En ten derde, en dan kom ik weer op de balans, moeten oplossingen die
wij kiezen, een aanvulling zijn bezien vanuit het perspectief van al
deze drie dimensies. Onze opdracht is de spanning tussen deze drie zo
klein mogelijk te maken. Bovendien is het mogelijk om ecologie,
economie en sociaal beleid op een intelligente manier met elkaar te
verbinden. Ik zal dat toelichten aan de hand van een voorbeeld.
Op basis van de principes die ik noemde, moeten natuurlijk problemen
worden opgelost. Als voorbeeld noem ik het probleem van een slechte
luchtkwaliteit. Oplossing van dit probleem lost overigens ook vele
andere milieuproblemen op (bijvoorbeeld de klimaatverandering).
Slechte lucht hangt namelijk vooral samen met het verbranden van
fossiele brandstoffen en dan komen we automatisch bij de auto uit.
Want iedereen weet dat auto's stoffen uitstoten die schadelijk zijn
voor het milieu. En toch kruipt de gemiddelde Nederlander elke dag met
het grootste gemak achter het stuur om naar het werk te rijden. Dat
niet iedereen de auto is uit te slaan, is dus een gegeven. En neem het
hen eens kwalijk. Mobiliteit is voor veel mensen een voorwaarde om
'mee te kunnen doen'; een kernbegrip van dit kabinet. Om de schade aan
het milieu te beteugelen, moeten wij dus eigenlijk terug naar 'start':
stil, schoon en zuinig. Zo beperk je de burger of bedrijven niet, maar
verschaf je hen juist de mogelijkheid om dat wat zij willen doen,
schoon en duurzaam kan. Zo liggen milieu en economie in elkaars
verlengde. Schonere, stillere en zuinigere auto's die rijden op
brandstoffen die geen schadelijke CO2-uitstoot opleveren en uitgerust
zijn met banden die zo min mogelijk herrie maken. Ik heb met de Nota
Verkeersemissies belangrijke stappen willen zetten. Maar die stappen
zijn alleen geloofwaardig en betekenisvol als wij ons verplichten om
deze maatregelen ook in financiele zin uit te voeren.

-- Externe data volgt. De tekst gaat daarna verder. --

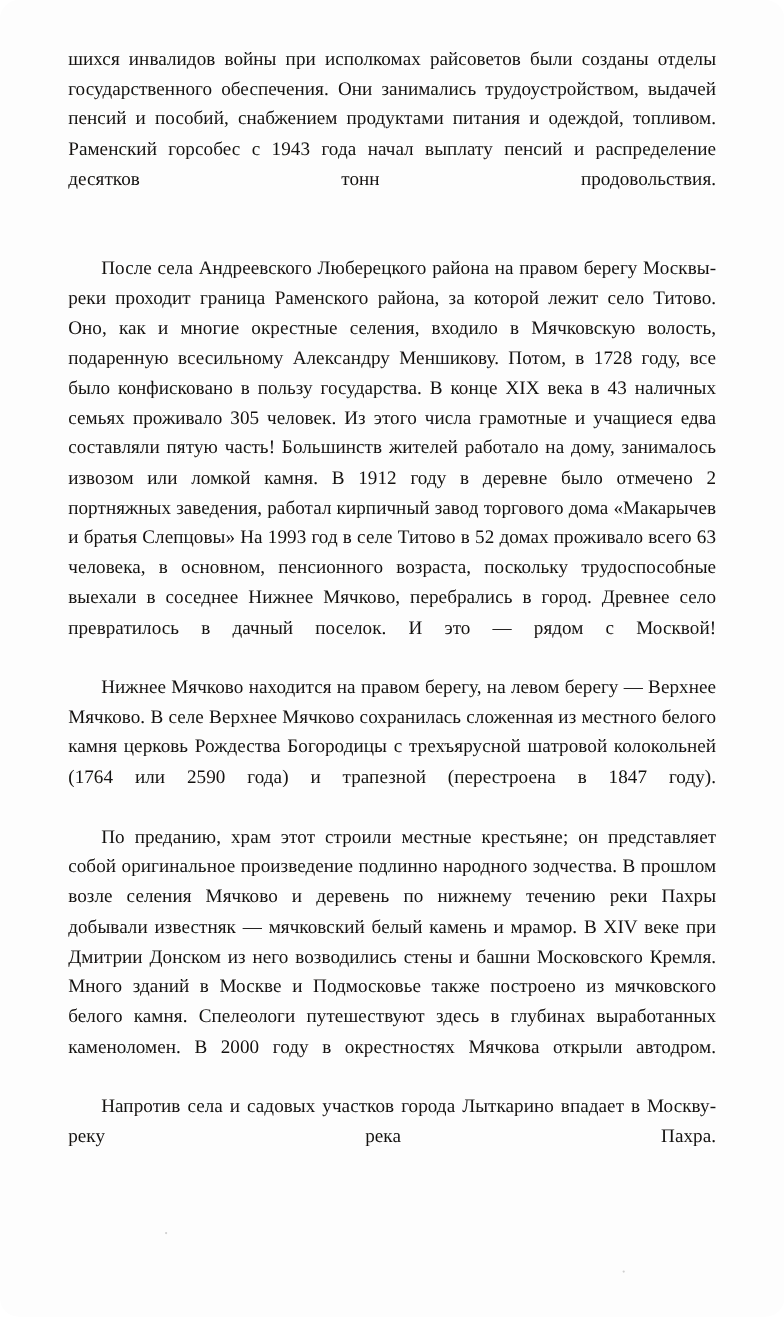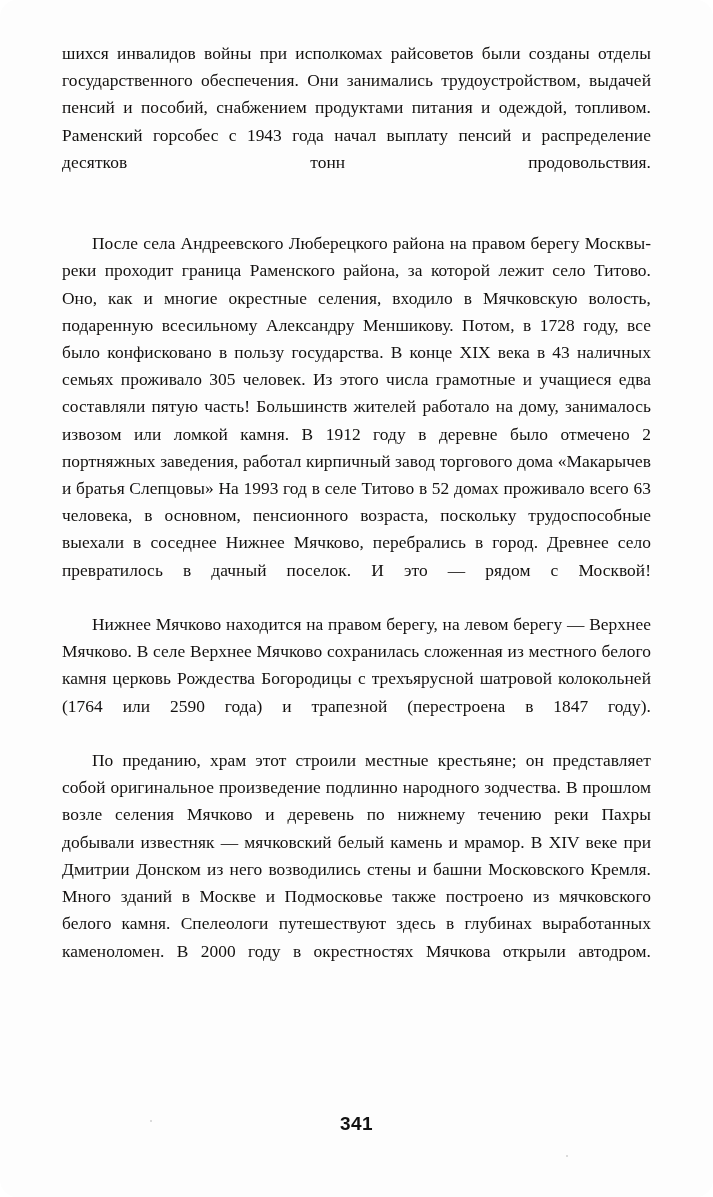"Напротив села и садовых участков" p.para { html: none -> <p>Напротив села и садовых участков города Лыткарино впадает в Москву-реку река Пахра.</p> }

Maar daarmee zijn we er nog niet. Op basis van de principes die ik u
heb geschetst, is ook een vorm van kilometerheffing onontbeerlijk. Ook
al is mobiliteit schoon, stil en zuinig dan nog bestaat het probleem
van congestie en doorsnijding van ons landschap door infrastructuur.
Optimale benutting van de huidige infra is daarom absoluut
noodzakelijk. En een kilometerheffing maakt dit mogelijk: het is
eerlijk omdat je meer betaalt als je meer gebruik maakt van de wegen.
Het verdeelt bovendien schaarste in de spits op een economische
manier. Daarna komt pas nieuwe infrastructuur in beeld.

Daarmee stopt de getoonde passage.